Sunday, July 19, 2009

heaven and hell

As much as i believe in God and all that, I've always had a problem with the idea of Hell. I wrote a long time ago about the death penalty, and I have a similar feeling. In that case, i agree with the death penalty in theory, but on an individual basis I still have a hard time wishing it on anybody. As I said I feel the same way about hell. I agree with the idea of hell in theory: there are people out that there that live completely unredeeming lives. They spend their time here on the earthly plane bringing pain, suffering, and misery to innocent people who just wish to go about their lives in peace. 
I think its the hindis or the buddhists who believe that reincarnation is merely a function of self improvement. It exists as a chance to extend the purification of the soul when such endeavors cant be completed during a single lifetime. I like that idea, that you cant escape destiny and the cycle of life and death. 
I also like to think that such a cycle is for everyone, not just a chosen few. When I say everyone, I mean everyone. 
There are whispers around the dogmatic 'water cooler' that a gospel exists that was left out that suggests that hell isn't totally really real. The rumor is that if everyone who's not in hell asks, hell will be emptied and everyone let out. I don't exactly believe in that either, but it opened the door to a progressive idea of hell. For some, the process of self improvement, purification of the soul, involves some imposed, confined, dedicated thinking time. Also known as prison. This theory isn't perfect, as prison is also not perfect. If the universe included an idea of prison in its plan, why is it such a foul place? why does it seem that it concentrates criminals rather than rehabilitating them? I don't know. But prison does help some people, arguably in a way that nothing else could. 
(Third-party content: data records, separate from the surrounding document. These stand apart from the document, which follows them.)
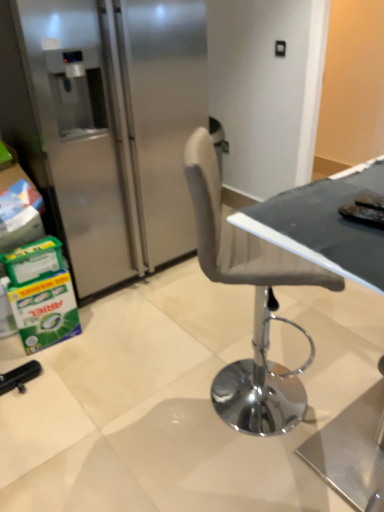
What do you see at coordinates (325, 224) in the screenshot? Image resolution: width=384 pixels, height=512 pixels. I see `matte black table at center` at bounding box center [325, 224].

I want to click on matte black table at center, so click(x=325, y=224).

Measure the distance between matte black table at center and camera.

matte black table at center and camera are 24.84 inches apart from each other.

Describe the element at coordinates (107, 124) in the screenshot. I see `satin silver refrigerator at left` at that location.

You are a GUI agent. You are given a task and a screenshot of the screen. Output one action in this format:
    pyautogui.click(x=<x>, y=<y>)
    Task: Click on the satin silver refrigerator at left
    The image size is (384, 512).
    Given the screenshot: What is the action you would take?
    pyautogui.click(x=107, y=124)

Find the location of a particular element. matte black table at center is located at coordinates (325, 224).

Is satin silver refrigerator at left at the left side of matte black table at center?

Yes.

In the image, is satin silver refrigerator at left positioned in front of or behind matte black table at center?

satin silver refrigerator at left is behind matte black table at center.

Which is closer to the camera, (51, 146) or (314, 220)?

Point (314, 220)

From the image's perspective, which one is positioned higher, satin silver refrigerator at left or matte black table at center?

satin silver refrigerator at left.

From a real-world perspective, is satin silver refrigerator at left physically located above or below matte black table at center?

Clearly, from a real-world perspective, satin silver refrigerator at left is below matte black table at center.

Considering the sizes of objects satin silver refrigerator at left and matte black table at center in the image provided, who is thinner, satin silver refrigerator at left or matte black table at center?

With smaller width is matte black table at center.

Which of these two, satin silver refrigerator at left or matte black table at center, stands taller?

satin silver refrigerator at left.

Considering the sizes of objects satin silver refrigerator at left and matte black table at center in the image provided, who is smaller, satin silver refrigerator at left or matte black table at center?

Smaller between the two is matte black table at center.

Is satin silver refrigerator at left not within matte black table at center?

satin silver refrigerator at left lies outside matte black table at center's area.

Is satin silver refrigerator at left far away from matte black table at center?

Yes.

Is satin silver refrigerator at left looking in the opposite direction of matte black table at center?

No.

What's the angular difference between satin silver refrigerator at left and matte black table at center's facing directions?

The facing directions of satin silver refrigerator at left and matte black table at center are 6.05 degrees apart.

How much distance is there between satin silver refrigerator at left and matte black table at center?

satin silver refrigerator at left and matte black table at center are 1.30 meters apart from each other.

In order to click on refrigerator on the left of the matte black table at center in this screenshot , I will do `click(107, 124)`.

Which is more to the right, matte black table at center or satin silver refrigerator at left?

Positioned to the right is matte black table at center.

Is matte black table at center in front of satin silver refrigerator at left?

That is True.

Considering the points (288, 222) and (165, 42), which point is behind, point (288, 222) or point (165, 42)?

The point (165, 42) is farther.

From the picture: From the image's perspective, is matte black table at center positioned above or below satin silver refrigerator at left?

Clearly, from the image's perspective, matte black table at center is below satin silver refrigerator at left.

From a real-world perspective, is matte black table at center positioned under satin silver refrigerator at left based on gravity?

Actually, matte black table at center is physically above satin silver refrigerator at left in the real world.

Does matte black table at center have a lesser width compared to satin silver refrigerator at left?

Yes, matte black table at center is thinner than satin silver refrigerator at left.

Is matte black table at center taller than satin silver refrigerator at left?

No.

Can you confirm if matte black table at center is smaller than satin silver refrigerator at left?

Indeed, matte black table at center has a smaller size compared to satin silver refrigerator at left.

Is satin silver refrigerator at left a part of matte black table at center?

No, satin silver refrigerator at left is located outside of matte black table at center.

Is matte black table at center far from satin silver refrigerator at left?

Yes, matte black table at center and satin silver refrigerator at left are located far from each other.

Is satin silver refrigerator at left at the back of matte black table at center?

Yes, matte black table at center is positioned with its back facing satin silver refrigerator at left.

Can you tell me how much matte black table at center and satin silver refrigerator at left differ in facing direction?

They differ by 6.05 degrees in their facing directions.

At what (x,y) coordinates should I click in order to perform the action: click on table that is above the satin silver refrigerator at left (from a real-world perspective). Please return your answer as a coordinate pair (x, y). The height and width of the screenshot is (512, 384). Looking at the image, I should click on (325, 224).

Where is `refrigerator behind the matte black table at center`? refrigerator behind the matte black table at center is located at coordinates (107, 124).

Where is `refrigerator that is on the left side of matte black table at center`? refrigerator that is on the left side of matte black table at center is located at coordinates (107, 124).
But what about the people who some how manage to escape prison? Their whole lives, they evade capture and, it seems, die by the sword rather than pay for their crimes. 
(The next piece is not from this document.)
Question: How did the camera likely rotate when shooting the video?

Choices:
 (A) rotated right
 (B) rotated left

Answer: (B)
Maybe thats what hell is, a sort of afterlife prison. I find that notion satisfying for several reasons. First, it means that there is redemption for all, not just some, that we all are subject to the same rules and restrictions, no matter what, but that we also have the same opportunities. No one can escape the universe. Second, it means that hell is not permanent. I'm not sure which scares me more: the idea that heaven is forever or that hell is. 
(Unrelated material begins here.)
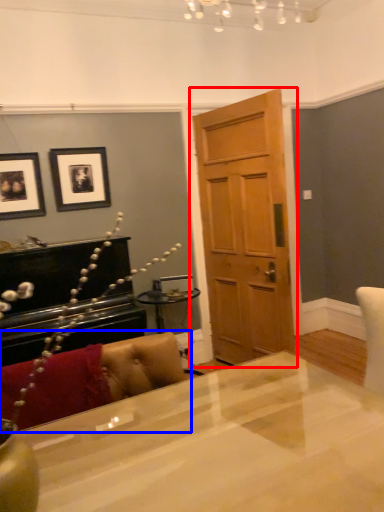
Question: Which object appears farthest to the camera in this image, door (highlighted by a red box) or couch (highlighted by a blue box)?

Choices:
 (A) door
 (B) couch

Answer: (A)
So on to heaven. When I was young I used to get scared in my room a night, thinking the dull roar of the city i heard through my window was an earthquake on its way to annihilate existence. I even had a fantasy that an airplane could escape the destruction. I know there were other things that scared me, but what REALLY scared me was heaven. I was sent to Christian day care until 5th or 6th grade and went to sunday services till about that time as well. I grew up believing without question the doctrine as written by the baptists, including the notion of everlasting life in the presence of our lord in eternal perfection. Frankly I'll pass. I do not want to live forever in any form and I can't understand why all the rest of these zealots work so hard trying to earn it. I so strongly do not want to live forever that if i ever wanted to freak myself out all i had to do was imagine living forever and never dying. 
So when I finally started to rethink the doctrine and develop my own personal dogma, one of the first things i got rid of is that notion of forever. I wanna die someday. Not just leaving my earthly coil, I want the light that is my soul to someday flicker out and be no more. Seriously.
Now just what is this heaven place? I have no problem imagining that it is perfect and endless and without flaw, that sounds fun and all. But that sounds like the universe to me. All of Gods (or whoever) wonders are supposed to exist in this, boundless, universe, so why bother creating another place that fits the same description just to stick our souls in it? Besides, I won't be done exploring this one when I die, not by a long shot. I wanna know what the ef is out there, I have a lot of questions I want answered. So I thought that would be a much better heaven, for me anyway. Just let my soul have free reign of this universe, flying around at multiple warp speeds checking out what there is to see. Not quite in the way of ghostiness, that seems too tied to corporeal time and place. Then, after a couple millenia of that, once I know if and where the aliens are, what happens in a black hole, and who killed kennedy (and who was behind 9/11) for that matter, then I'll voluntary lay down for the big sleep. 

So there you have it: Hell is an afterlife prison, and Heaven is just flying around the universe and exploring till you get tired.